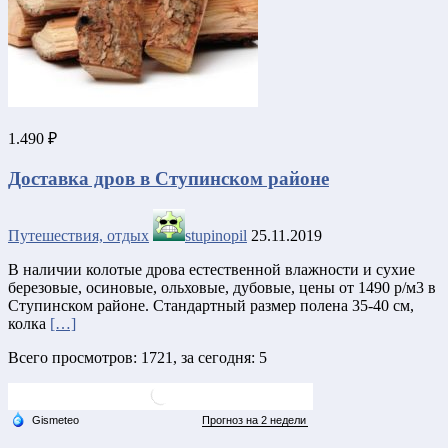
1.490 ₽
Доставка дров в Ступинском районе
Путешествия, отдых
stupinopil
25.11.2019
В наличии колотые дрова естественной влажности и сухие
березовые, осиновые, ольховые, дубовые, цены от 1490 р/м3 в
Ступинском районе. Стандартный размер полена 35-40 см,
колка
[…]
Всего просмотров: 1721, за сегодня: 5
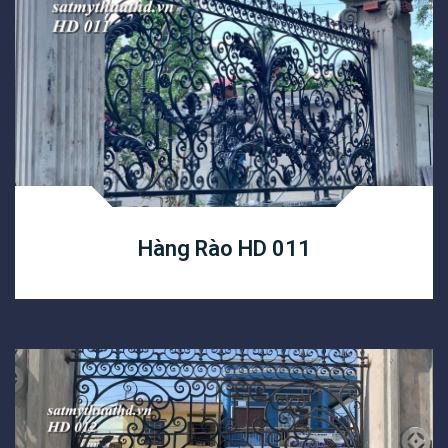
Hàng Rào HD 011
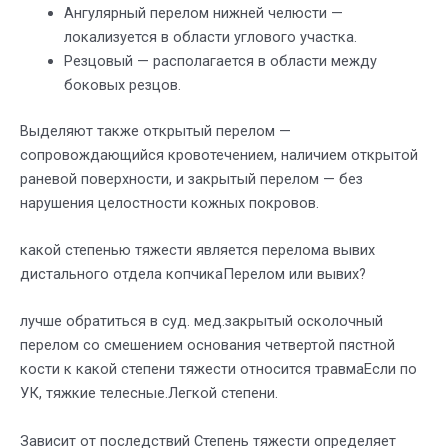
Ангулярный перелом нижней челюсти —
локализуется в области углового участка.
Резцовый — располагается в области между
боковых резцов.
Выделяют также открытый перелом —
сопровождающийся кровотечением, наличием открытой
раневой поверхности, и закрытый перелом — без
нарушения целостности кожных покровов.
какой степенью тяжести является перелома вывих
дистального отдела копчикаПерелом или вывих?
лучше обратиться в суд. мед.закрытый осколочный
перелом со смешением основания четвертой пястной
кости к какой степени тяжести относится травмаЕсли по
УК, тяжкие телесные.Легкой степени.
Зависит от последствий Степень тяжести определяет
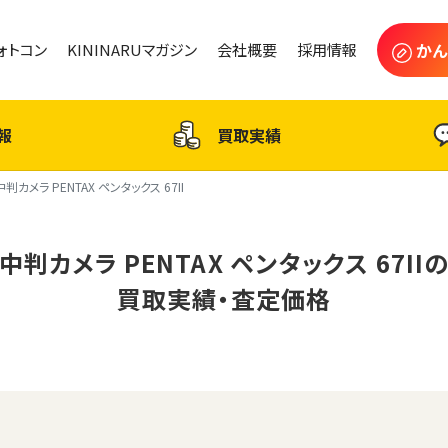
かん
フォトコン
KININARUマガジン
会社概要
採用情報
報
買取実績
中判カメラ PENTAX ペンタックス 67II
中判カメラ PENTAX ペンタックス 67II
買取実績・査定価格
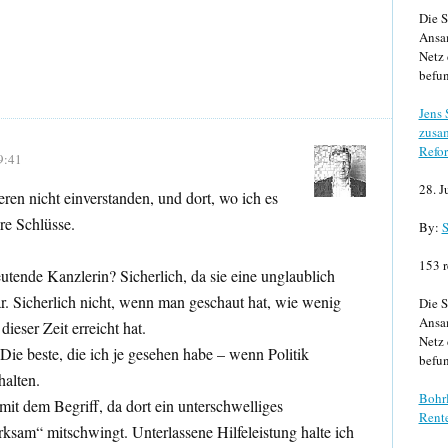
Die S
Ansa
Netz 
befun
Jens
zusa
Refor
9:41
28. J
ren nicht einverstanden, und dort, wo ich es
ere Schlüsse.
By:
S
153 r
tende Kanzlerin? Sicherlich, da sie eine unglaublich
r. Sicherlich nicht, wenn man geschaut hat, wie wenig
Die S
Ansa
dieser Zeit erreicht hat.
Netz 
 Die beste, die ich je gesehen habe – wenn Politik
befun
halten.
Bohrl
mit dem Begriff, da dort ein unterschwelliges
Rente
ksam“ mitschwingt. Unterlassene Hilfeleistung halte ich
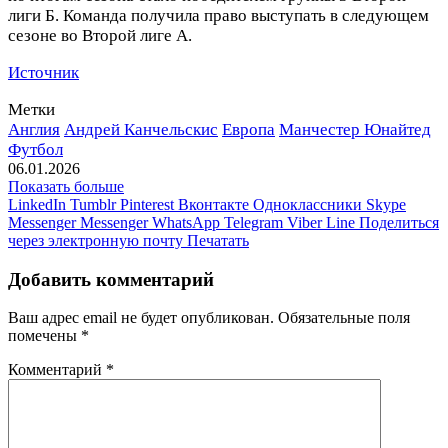
лиги Б. Команда получила право выступать в следующем
сезоне во Второй лиге А.
Источник
Метки
Англия
Андрей Канчельскис
Европа
Манчестер Юнайтед
Футбол
06.01.2026
Показать больше
LinkedIn
Tumblr
Pinterest
Вконтакте
Одноклассники
Skype
Messenger
Messenger
WhatsApp
Telegram
Viber
Line
Поделиться
через электронную почту
Печатать
Добавить комментарий
Ваш адрес email не будет опубликован.
Обязательные поля
помечены
*
Комментарий
*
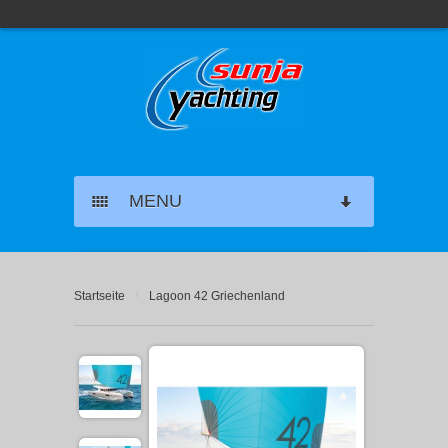
MENU
SEGELYACHT CHARTER
›
Startseite
Lagoon 42 Griechenland
KATAMARAN CHARTER
MOTORYACHT CHARTER
MARINAS GRIECHENLAND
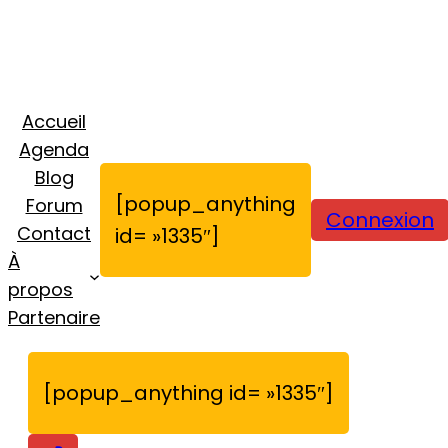
Accueil
Agenda
Blog
[popup_anything
Forum
Connexion
Contact
id= »1335″]
À
propos
Partenaire
[popup_anything id= »1335″]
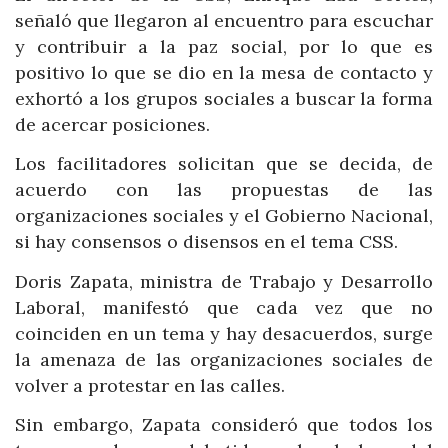
señaló que llegaron al encuentro para escuchar
y contribuir a la paz social, por lo que es
positivo lo que se dio en la mesa de contacto y
exhortó a los grupos sociales a buscar la forma
de acercar posiciones.
Los facilitadores solicitan que se decida, de
acuerdo con las propuestas de las
organizaciones sociales y el Gobierno Nacional,
si hay consensos o disensos en el tema CSS.
Doris Zapata, ministra de Trabajo y Desarrollo
Laboral, manifestó que cada vez que no
coinciden en un tema y hay desacuerdos, surge
la amenaza de las organizaciones sociales de
volver a protestar en las calles.
Sin embargo, Zapata consideró que todos los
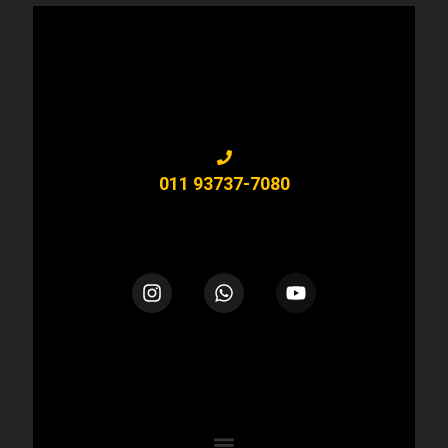
CONTATO@WORKOUTPRO.COM.BR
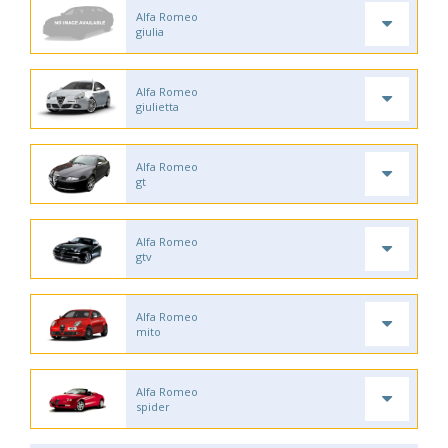
Alfa Romeo
giulia
Alfa Romeo
giulietta
Alfa Romeo
gt
Alfa Romeo
gtv
Alfa Romeo
mito
Alfa Romeo
spider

#### THE TASK
Keep to the lines above from the line with "локализуется в области углового участка." to the line with "ren nicht einverstanden, und dort, wo ich es", and set down exactly those, inclusive, with nothing else and every picture left out.

#### RESULT OF THIS EXERCISE
локализуется в области углового участка.
Резцовый — располагается в области между
боковых резцов.
Выделяют также открытый перелом —
сопровождающийся кровотечением, наличием открытой
раневой поверхности, и закрытый перелом — без
нарушения целостности кожных покровов.
какой степенью тяжести является перелома вывих
дистального отдела копчикаПерелом или вывих?
лучше обратиться в суд. мед.закрытый осколочный
перелом со смешением основания четвертой пястной
кости к какой степени тяжести относится травмаЕсли по
УК, тяжкие телесные.Легкой степени.
Зависит от последствий Степень тяжести определяет
かん
フォトコン
KININARUマガジン
会社概要
採用情報
報
買取実績
中判カメラ PENTAX ペンタックス 67II
中判カメラ PENTAX ペンタックス 67II
買取実績・査定価格
Die S
Ansa
Netz 
befun
Jens
zusa
Refor
9:41
28. J
ren nicht einverstanden, und dort, wo ich es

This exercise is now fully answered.